How do birds and mammals spot these landscapes and give them a go where formerly they avoided them like a literal plague?
I’ll never forget a side trip on that brilliant Spanish holiday where the guides took us to where the rewilded regional nature park ended and conventionally farmed land began.
On one side of that invisible border were stunners like bee-eaters and turtle doves, the other was devoid of life.
What did one side of that fence have that the other didn’t?
The answer of course is a complex mix of farming practices, use of pesticides and the state of the soil.
Questions like that have pointed me in the direction of finding out more about alternative models of agriculture like regenerative farming. But more of that another time.
And I don’t think I’ll ever lose my curiosity about rewilded landscapes.
I may have hoovered up an adequate amount of knowledge about what birds look and sound like but I knew I was not going to go any further with it than the occasional holiday1.
Especially if going further meant chasing ever rarer species from one length of the country to another, or even of the globe to tick off bird species from a bucket list.
Don’t get me wrong. I am not criticising people that do that. It’s just not my thing.
That’s why I think I’m an accidental rewilder, rather than an accidental birder.
However I do intend to do the reverse holiday with Inglorious Bustards, in Morocco waiting for the migrating birds to come back into Africa from Europe in the autumn. That sounds cool.
Thanks for taking the time to read my article, Ronnie.
And I love how the word "opinionated" is a mark of praise at this stage in life when it usually wasn't when we were trying to make our way in the world.
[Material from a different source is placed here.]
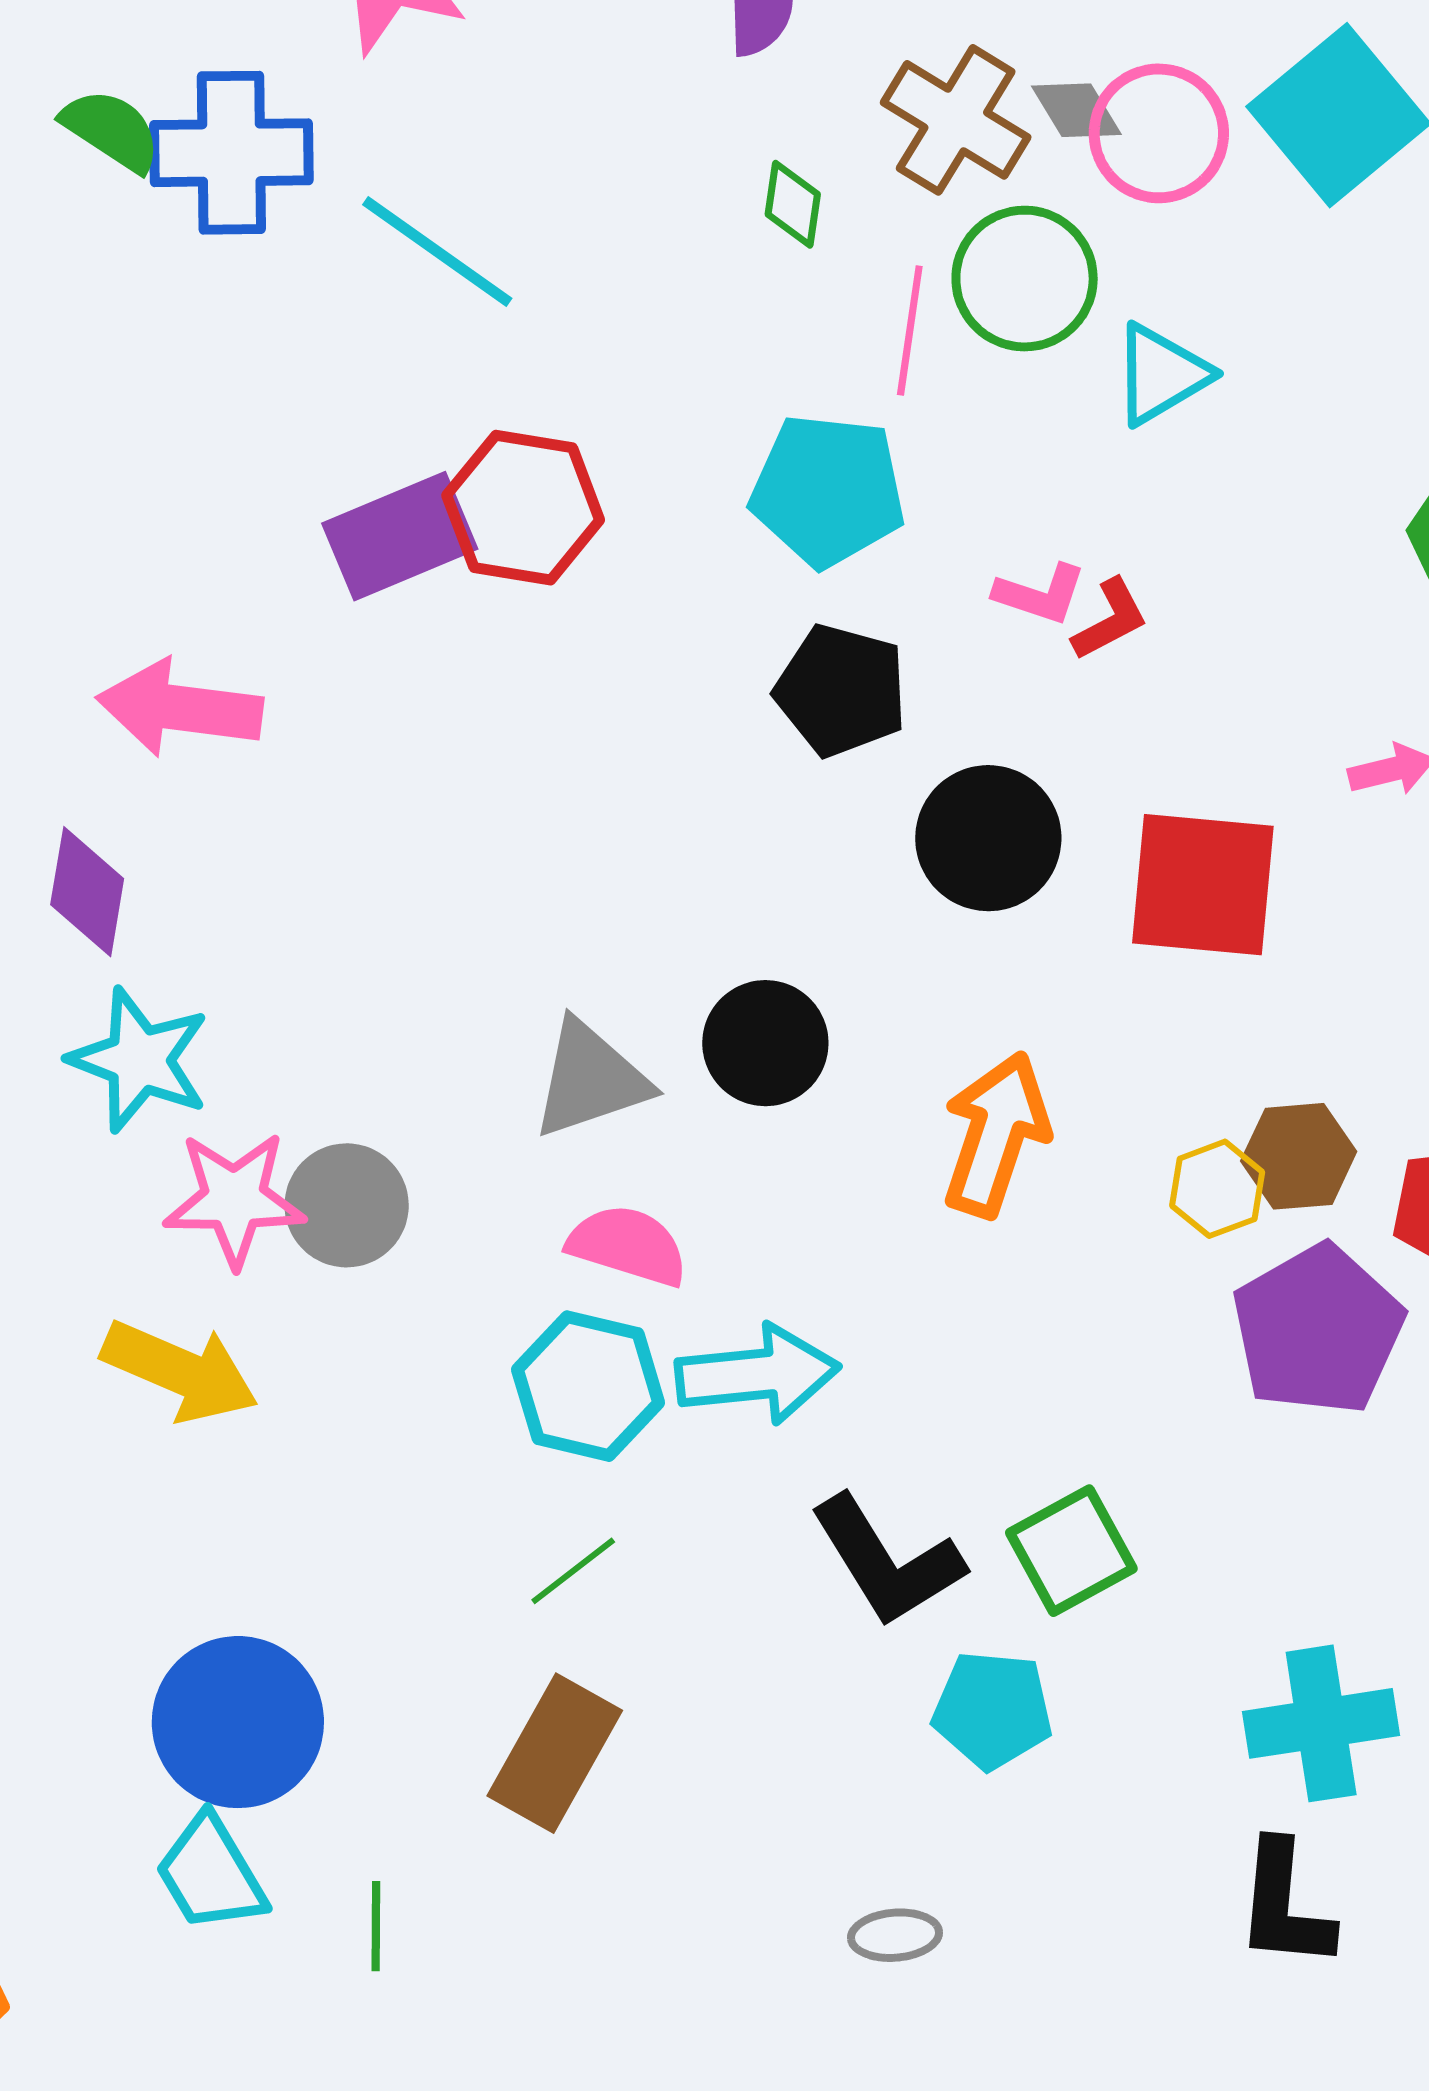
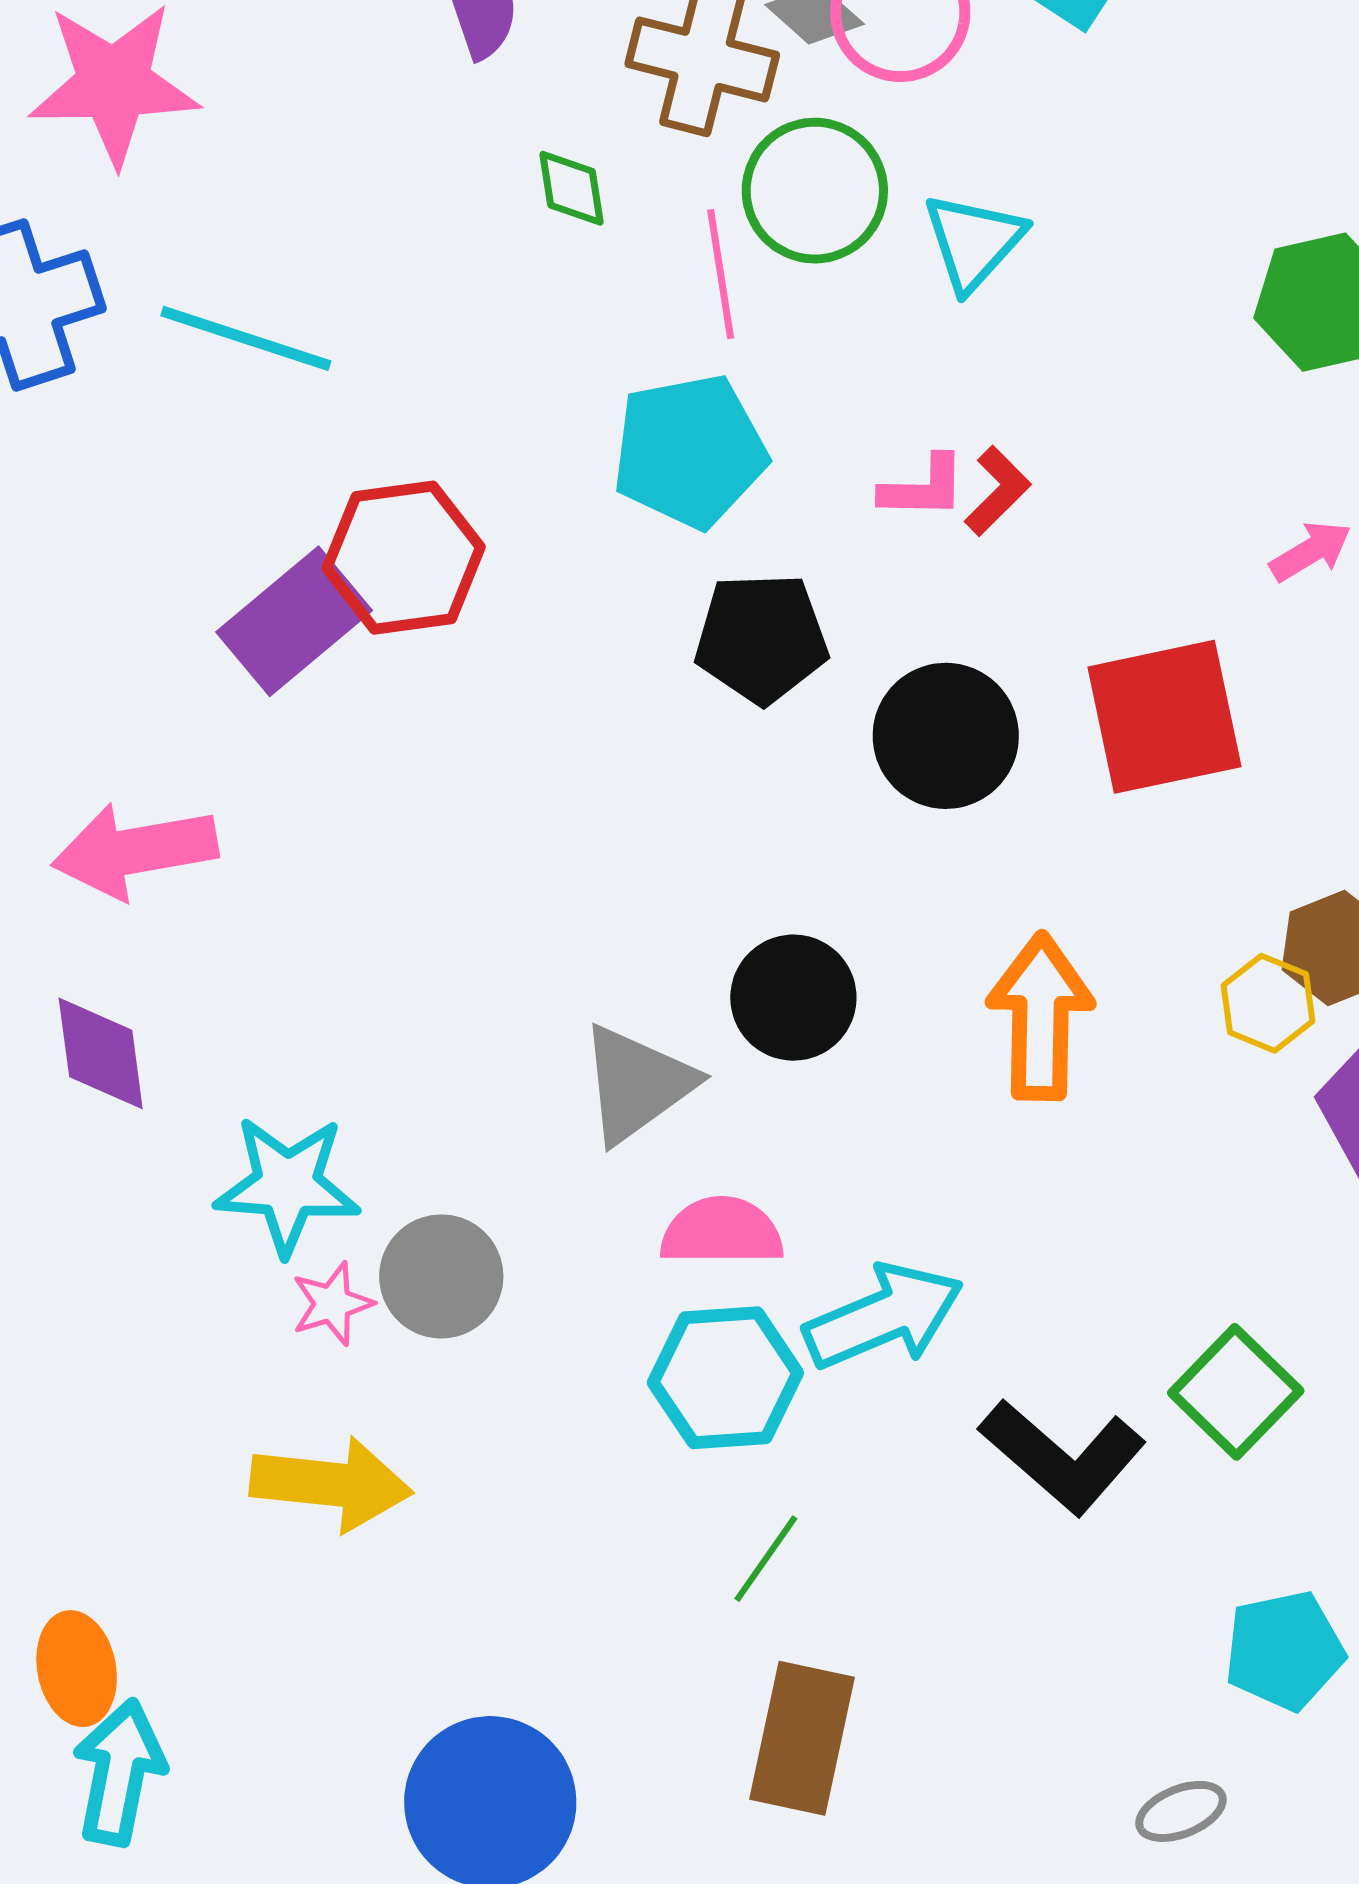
cyan star: (139, 1060) -> (287, 1185), moved
pink star: (234, 1199) -> (332, 1304), size x0.6
cyan pentagon: (993, 1710) -> (1284, 1651), moved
Those differentiators are purely my own, needless to say. I know plenty of good people who would be happy describing themselves as 'birders' and/or 'twitchers'. It's just that I don't think of myself as either.
Keep up the good work yourself.
And please keep bigging up George Eliot!
This is good Mark. Educational for me as well as opinionated. Given I’d often think about these large groups (of mostly men) who were inhabiting a lot of the same walking spaces as I do, but with much bigger cameras and never walking around. Now I know they’re part of one of those “there are two types of humans” comparisons. Birders, them - and non-birders, the rest of us. “Twitchers” being a sub-category of birders and of no relevance to said rest of us.